Le président américain, dans une série de tweets samedi matin, avait vanté un binôme médicamenteux encore à l’essai comme traitement pour COVID-19. La chloroquine ou encore son proche parent, l’hydroxychloroquine, l’un des médicaments du binôme auraient montré des signes encourageants dans de petits tests précoces contre le coronavirus. Mais les médicaments avaient des effets secondaires majeurs. Et ce lundi, Banner Health, une ONG de santé annonçait qu’un homme serait décédé en Arizona des suites de l’ingestion de phosphate de chloroquine.

Trump vante la Chloroquine

« HYDROXYCHLOROQUINE ET
AZITHROMYCINE, pris ensemble, ont une réelle chance d’être l’un des plus grandes
réussites de l’histoire de la médecine. Puissent-ils être mis en service immédiatement.
Les gens meurent, faites diligence et que dieu bénisse tout le monde!
 »
avait publié en l’occurrence le Président Trump.

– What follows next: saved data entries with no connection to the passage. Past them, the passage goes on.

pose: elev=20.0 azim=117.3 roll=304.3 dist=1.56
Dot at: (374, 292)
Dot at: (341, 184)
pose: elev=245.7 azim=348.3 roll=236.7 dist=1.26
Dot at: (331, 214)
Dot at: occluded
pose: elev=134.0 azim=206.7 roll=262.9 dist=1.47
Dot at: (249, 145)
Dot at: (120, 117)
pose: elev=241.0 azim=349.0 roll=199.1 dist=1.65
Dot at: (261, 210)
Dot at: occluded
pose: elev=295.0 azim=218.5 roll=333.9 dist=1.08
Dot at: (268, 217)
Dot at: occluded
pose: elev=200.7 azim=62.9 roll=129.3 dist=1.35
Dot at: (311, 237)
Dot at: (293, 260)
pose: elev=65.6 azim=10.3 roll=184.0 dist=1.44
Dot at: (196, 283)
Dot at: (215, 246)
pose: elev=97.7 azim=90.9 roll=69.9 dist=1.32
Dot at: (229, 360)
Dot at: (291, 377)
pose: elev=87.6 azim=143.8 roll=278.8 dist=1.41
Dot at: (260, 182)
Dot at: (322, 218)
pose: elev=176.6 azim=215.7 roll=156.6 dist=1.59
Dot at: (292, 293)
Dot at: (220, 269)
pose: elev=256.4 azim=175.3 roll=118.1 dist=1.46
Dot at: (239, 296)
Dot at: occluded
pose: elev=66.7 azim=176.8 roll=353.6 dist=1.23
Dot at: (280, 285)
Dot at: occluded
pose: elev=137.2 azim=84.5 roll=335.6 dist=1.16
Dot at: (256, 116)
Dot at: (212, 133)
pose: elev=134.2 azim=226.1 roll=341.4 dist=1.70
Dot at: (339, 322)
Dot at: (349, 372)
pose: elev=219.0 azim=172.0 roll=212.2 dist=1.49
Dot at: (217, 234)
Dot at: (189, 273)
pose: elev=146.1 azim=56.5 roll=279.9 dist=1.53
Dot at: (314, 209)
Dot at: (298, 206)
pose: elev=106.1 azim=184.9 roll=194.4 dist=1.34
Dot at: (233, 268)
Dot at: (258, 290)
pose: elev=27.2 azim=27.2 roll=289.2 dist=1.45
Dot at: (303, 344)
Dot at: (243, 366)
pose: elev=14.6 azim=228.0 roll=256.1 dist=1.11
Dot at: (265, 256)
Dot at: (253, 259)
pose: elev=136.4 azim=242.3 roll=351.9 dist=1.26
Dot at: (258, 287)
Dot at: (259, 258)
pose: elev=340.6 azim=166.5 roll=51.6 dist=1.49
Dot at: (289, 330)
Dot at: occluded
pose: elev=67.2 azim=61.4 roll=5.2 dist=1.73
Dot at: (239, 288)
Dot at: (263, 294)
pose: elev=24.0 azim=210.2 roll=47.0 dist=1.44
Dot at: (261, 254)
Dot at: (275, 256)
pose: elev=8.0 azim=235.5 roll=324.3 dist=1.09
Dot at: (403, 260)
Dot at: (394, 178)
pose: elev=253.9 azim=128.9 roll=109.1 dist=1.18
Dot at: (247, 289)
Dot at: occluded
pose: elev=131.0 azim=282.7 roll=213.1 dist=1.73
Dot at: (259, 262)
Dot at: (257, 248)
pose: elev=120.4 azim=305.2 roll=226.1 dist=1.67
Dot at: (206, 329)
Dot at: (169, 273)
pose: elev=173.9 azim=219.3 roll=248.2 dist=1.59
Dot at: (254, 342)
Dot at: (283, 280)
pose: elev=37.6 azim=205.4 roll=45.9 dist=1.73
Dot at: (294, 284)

Mais l’étude citée par Trump était extrêmement limitée et les résultats préliminaires. En outre,  dans son tweet, le président Trump avait déclaré au public que ces molécules avaient été approuvées par la Food and Drug Administration des États-Unis pour traiter le coronavirus. Mais selon le commissaire de la FDA, Stephen Hahn, l’agence serait toujours en train d’étudier les vastes essais cliniques de la combinaison pour le Covid-19, mais qu’il n’est pas encore approuvé pour cette utilisation. Malheureusement, ces études préliminaires, aidées des commentaires élogieux du président américain auraient suscité un vif intérêt aux USA ; et en Arizona, un homme était décédé après avoir ingéré une pleine cuillère à soupe de Phosphate de Chloroquine.

Une publicité dangereuse

L’homme décédé avait eu moins de
chance que son épouse, qui elle avait réussi à être sauvée. Selon la femme,
elle et son mari auraient été encouragés à se prémunir de la pandémie en
prenant de la Chloroquine en entendant le président Trump vanté les mérites du médicament. Le couple, dans la
soixantaine et potentiellement à risque plus élevé de complications du virus,
avait donc décidé de mélanger une petite quantité de la substance avec un
liquide et de la boire comme un moyen de prévenir le coronavirus.

Une substance médicamenteuse qu’ils
s’étaient administrés en automédication, à raison d’une pleine « cuillère
à café
 » chacun. Seulement, L’ingrédient toxique qu’ils avaient
ingurgité n’était pas la forme médicamenteuse de la chloroquine, utilisée pour
traiter le paludisme chez l’homme, mais plutôt un ingrédient inscrit sur un
traitement parasitaire pour les poissons.